New AP-HP hospital headquarters
New headquarters for AP-HP, Paris area’s public hospitals, on the site of St Antoine Hospital
As part of an overhaul of their overall organization, AP-HP, the health authority that runs 38 hospitals in and around Paris, is uniting its management teams from different sites in a new headquarters.
The project is to promote collaboration between different departments within one, new building on the site of the Saint Antoine hospital in south-eastern Paris, at immediate proximity to healthcare staff and patients. The program includes a number of common spaces for AP-HP staff: auditorium, cafeteria, collaborative work spaces, as well as a landscaped garden open to all staff members and patients on the site.

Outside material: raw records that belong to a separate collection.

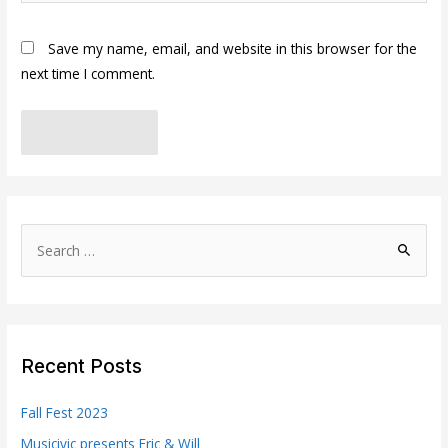
Save my name, email, and website in this browser for the
next time I comment.
S
e
a
r
c
Recent Posts
h
f
Fall Fest 2023
o
Musicivic presents Eric & Will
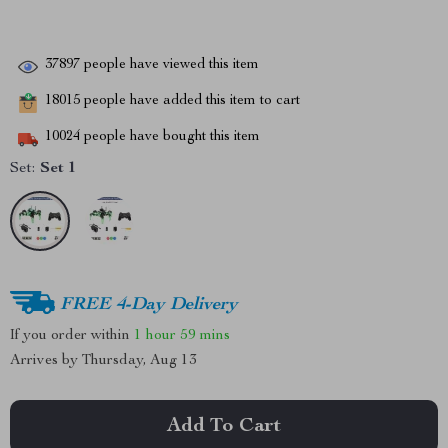
37897
people have viewed this item
18015
people have added this item to cart
10024
people have bought this item
Set:
Set 1
FREE 4-Day Delivery
If you order within
1 hour
59 mins
Arrives by
Thursday, Aug 13
Add To Cart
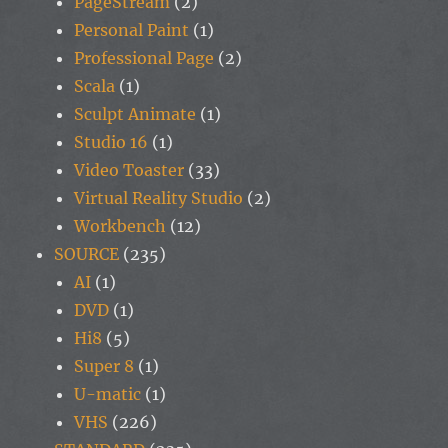
PageStream
(2)
Personal Paint
(1)
Professional Page
(2)
Scala
(1)
Sculpt Animate
(1)
Studio 16
(1)
Video Toaster
(33)
Virtual Reality Studio
(2)
Workbench
(12)
SOURCE
(235)
AI
(1)
DVD
(1)
Hi8
(5)
Super 8
(1)
U-matic
(1)
VHS
(226)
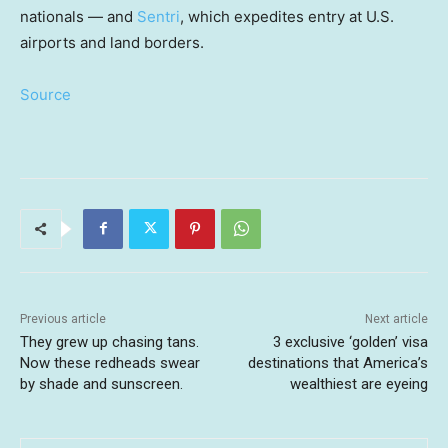
nationals — and
Sentri
, which expedites entry at U.S.
airports and land borders.
Source
Previous article
Next article
They grew up chasing tans.
3 exclusive ‘golden’ visa
Now these redheads swear
destinations that America’s
by shade and sunscreen.
wealthiest are eyeing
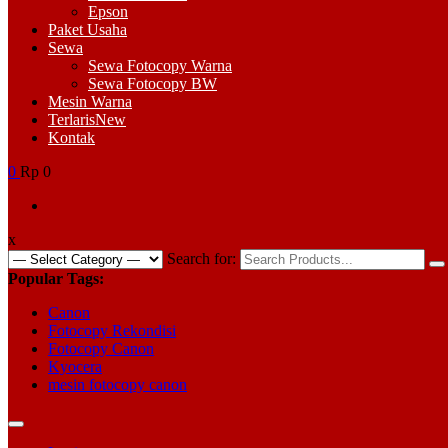
Epson
Paket Usaha
Sewa
Sewa Fotocopy Warna
Sewa Fotocopy BW
Mesin Warna
Terlaris
New
Kontak
0
Rp 0
x
Search for:
Popular Tags:
Canon
Fotocopy Rekondisi
Fotocopy Canon
Kyocera
mesin fotocopy canon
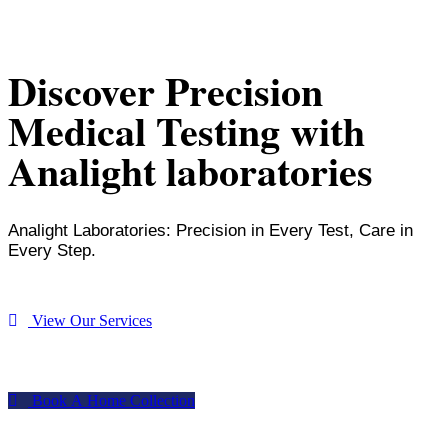
Discover Precision
Medical Testing with
Analight laboratories
Analight Laboratories: Precision in Every Test, Care in
Every Step.
V
i
e
w
O
u
r
S
e
r
v
i
c
e
s
B
o
o
k
A
H
o
m
e
C
o
l
l
e
c
t
i
o
n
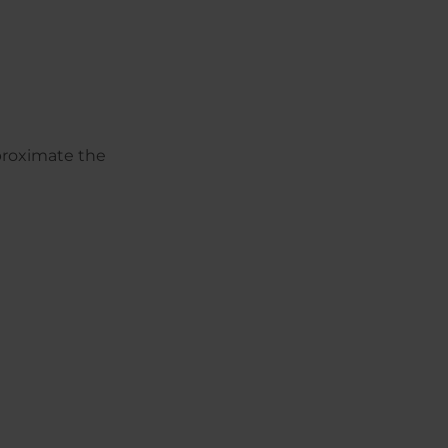
pproximate the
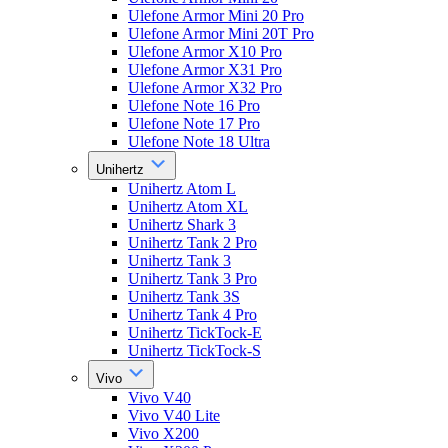
Ulefone Armor Mini 20 Pro
Ulefone Armor Mini 20T Pro
Ulefone Armor X10 Pro
Ulefone Armor X31 Pro
Ulefone Armor X32 Pro
Ulefone Note 16 Pro
Ulefone Note 17 Pro
Ulefone Note 18 Ultra
Unihertz
Unihertz Atom L
Unihertz Atom XL
Unihertz Shark 3
Unihertz Tank 2 Pro
Unihertz Tank 3
Unihertz Tank 3 Pro
Unihertz Tank 3S
Unihertz Tank 4 Pro
Unihertz TickTock-E
Unihertz TickTock-S
Vivo
Vivo V40
Vivo V40 Lite
Vivo X200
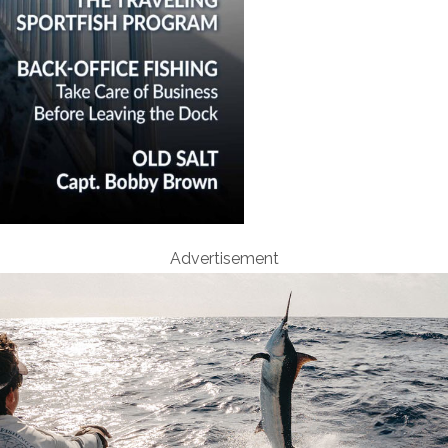
Advertisement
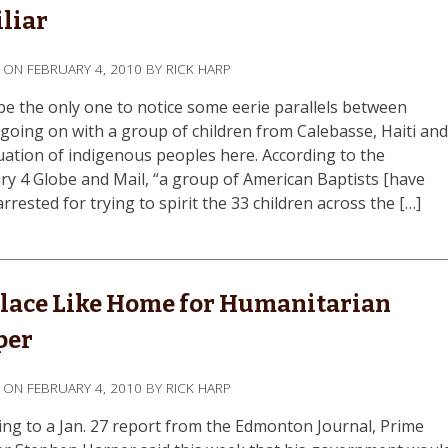
liar
D ON
FEBRUARY 4, 2010
BY
RICK HARP
 be the only one to notice some eerie parallels between
 going on with a group of children from Calebasse, Haiti an
tuation of indigenous peoples here. According to the
ry 4 Globe and Mail, “a group of American Baptists [have
rrested for trying to spirit the 33 children across the […]
lace Like Home for Humanitarian
per
D ON
FEBRUARY 4, 2010
BY
RICK HARP
ing to a Jan. 27 report from the Edmonton Journal, Prime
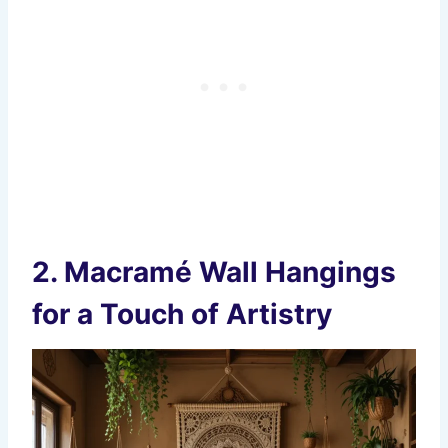
2.
Macramé Wall Hangings
for a Touch of Artistry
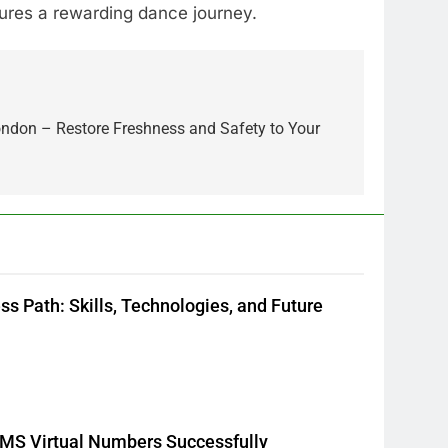
ures a rewarding dance journey.
ondon – Restore Freshness and Safety to Your
5
How Lecithin Powder
Supports Modern Wellness
Trends and Balanced Nutrition
BUSINESS
6
Common Questions About
Instagram Account Purchase
s Path: Skills, Technologies, and Future
and Market Development
TECHNOLOGY
7
Alibarbar vs Other Vape
Brands: Which One Is Worth
Buying?
BUSINESS
 SMS Virtual Numbers Successfully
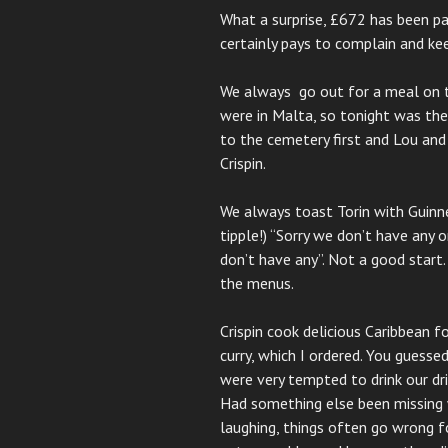
What a surprise, £672 has been pai
certainly pays to complain and kee
We always go out for a meal on th
were in Malta, so tonight was the
to the cemetery first and Lou an
Crispin.
We always toast Torin with Guinne
tipple!) “Sorry we don’t have any o
don’t have any”. Not a good start
the menus.
Crispin cook delicious Caribbean 
curry, which I ordered. You guessed
were very tempted to drink our d
Had something else been missing 
laughing, things often go wrong f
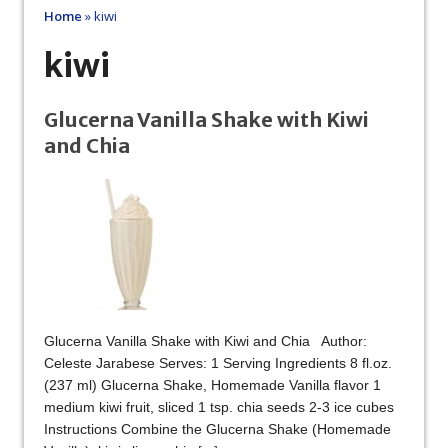
Home
»
kiwi
kiwi
Glucerna Vanilla Shake with Kiwi
and Chia
Glucerna Vanilla Shake with Kiwi and Chia Author:
Celeste Jarabese Serves: 1 Serving Ingredients 8 fl.oz.
(237 ml) Glucerna Shake, Homemade Vanilla flavor 1
medium kiwi fruit, sliced 1 tsp. chia seeds 2-3 ice cubes
Instructions Combine the Glucerna Shake (Homemade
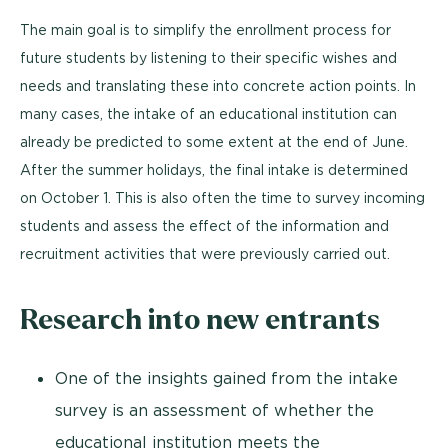
The main goal is to simplify the enrollment process for
future students by listening to their specific wishes and
needs and translating these into concrete action points. In
many cases, the intake of an educational institution can
already be predicted to some extent at the end of June.
After the summer holidays, the final intake is determined
on October 1. This is also often the time to survey incoming
students and assess the effect of the information and
recruitment activities that were previously carried out.
Research into new entrants
One of the insights gained from the intake
survey is an assessment of whether the
educational institution meets the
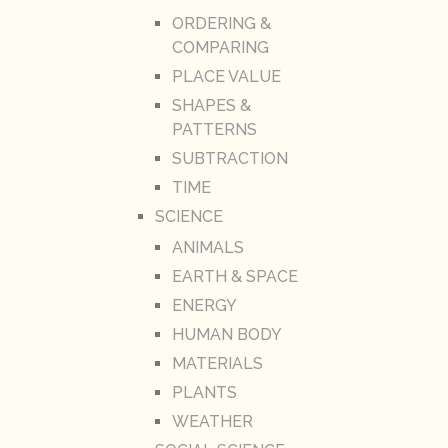
ORDERING &
COMPARING
PLACE VALUE
SHAPES &
PATTERNS
SUBTRACTION
TIME
SCIENCE
ANIMALS
EARTH & SPACE
ENERGY
HUMAN BODY
MATERIALS
PLANTS
WEATHER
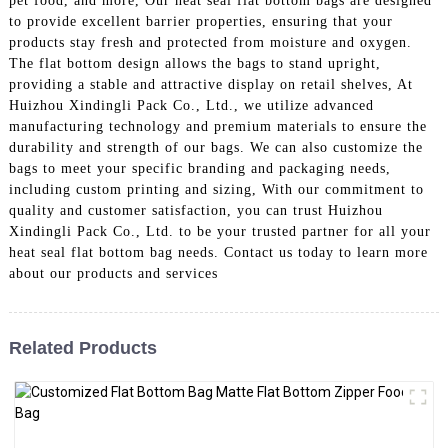
pet food, and more, Our heat seal flat bottom bags are designed
to provide excellent barrier properties, ensuring that your
products stay fresh and protected from moisture and oxygen.
The flat bottom design allows the bags to stand upright,
providing a stable and attractive display on retail shelves, At
Huizhou Xindingli Pack Co., Ltd., we utilize advanced
manufacturing technology and premium materials to ensure the
durability and strength of our bags. We can also customize the
bags to meet your specific branding and packaging needs,
including custom printing and sizing, With our commitment to
quality and customer satisfaction, you can trust Huizhou
Xindingli Pack Co., Ltd. to be your trusted partner for all your
heat seal flat bottom bag needs. Contact us today to learn more
about our products and services
Related Products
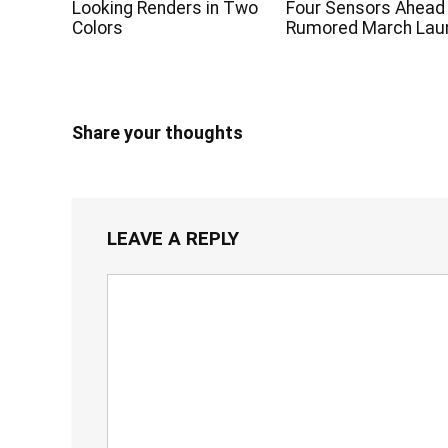
Looking Renders in Two
Four Sensors Ahead
Colors
Rumored March Lau
Share your thoughts
LEAVE A REPLY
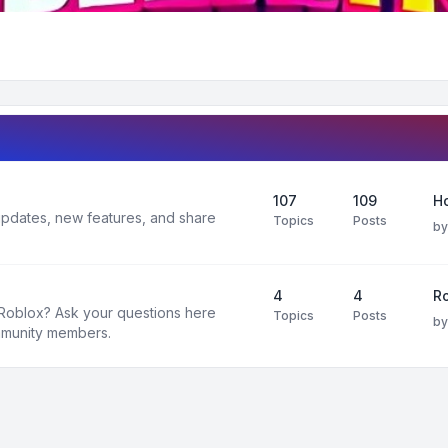
107
109
H
 updates, new features, and share
Topics
Posts
b
4
4
R
 Roblox? Ask your questions here
Topics
Posts
b
mmunity members.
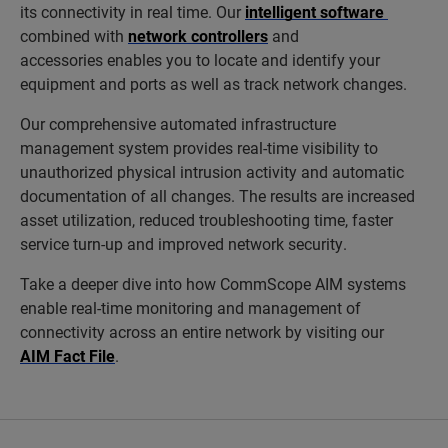
its connectivity in real time. Our
intelligent software
combined with
network controllers
and
accessories enables you to locate and identify your
equipment and ports as well as track network changes.
Our comprehensive automated infrastructure
management system provides real-time visibility to
unauthorized physical intrusion activity and automatic
documentation of all changes. The results are increased
asset utilization, reduced troubleshooting time, faster
service turn-up and improved network security.
Take a deeper dive into how CommScope AIM systems
enable real-time monitoring and management of
connectivity across an entire network by visiting our
AIM Fact File
.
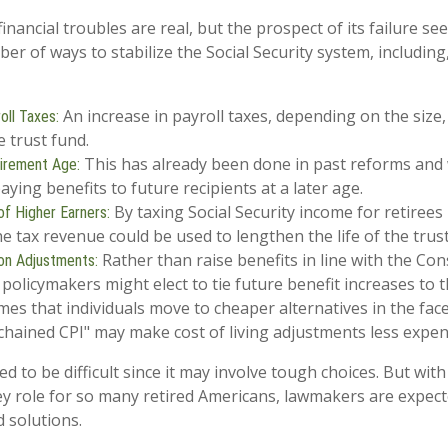
 financial troubles are real, but the prospect of its failure s
r of ways to stabilize the Social Security system, including,
An increase in payroll taxes, depending on the size,
oll Taxes:
he trust fund.
This has already been done in past reforms and
tirement Age:
ying benefits to future recipients at a later age.
By taxing Social Security income for retirees 
of Higher Earners:
he tax revenue could be used to lengthen the life of the trus
Rather than raise benefits in line with the Co
ion Adjustments:
, policymakers might elect to tie future benefit increases to 
es that individuals move to cheaper alternatives in the face 
chained CPI" may make cost of living adjustments less expen
d to be difficult since it may involve tough choices. But with
ey role for so many retired Americans, lawmakers are expec
d solutions.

Designed by ChartierDalix, the project is led by CBC (Vinci). T/E/S/S is responsible for design studies for the facades and the geometric definition of the balconies.
The site of the new headquarters is surrounded by tall existing buildings (G+10) and is already used extensively as a breakout space by hospital staff. ChartierDalix has proposed a very compact building, triangular in plan, with topographical landscaping around the foot of the building. This plan minimizes the impact on light levels to the surrounding buildings by distancing the facades and freeing up half of the site in order to maintain the garden for staff and patients.
The triangular, radiating form of the building generates three branches that open up to link it to the outside. All the facades are carefully and rationally detailed: a continuous horizontal glazed band with balcony runs around the periphery.
The facades and balconies define the overall geometry of the building. Each side of the triangle is slightly concave, which softens the building’s relationship to its neighbours and improves its integration. The three points of the triangle are truncated, creating a range of viewpoints and meeting areas on the balconies. On each level, the facades follow the same language of glazed frames in continuous bands flush with the external face of the precast concrete spandrel panel and double-curving balcony (slab edge and soffit) in raw concrete. The balcony is finished with vertical railings.
The height of the ground floor’s curtain-wall facade follows the topography of the garden. The strength of the project lies in its apparent simplicity; only four continuous elements – frames, spandrel panel, balcony, and railings – repeated at each level, define and reinforce the form of the building and clearly express the initial concept of the project: opening onto the immediate surroundings for the lower floors, and the city for the upper floors.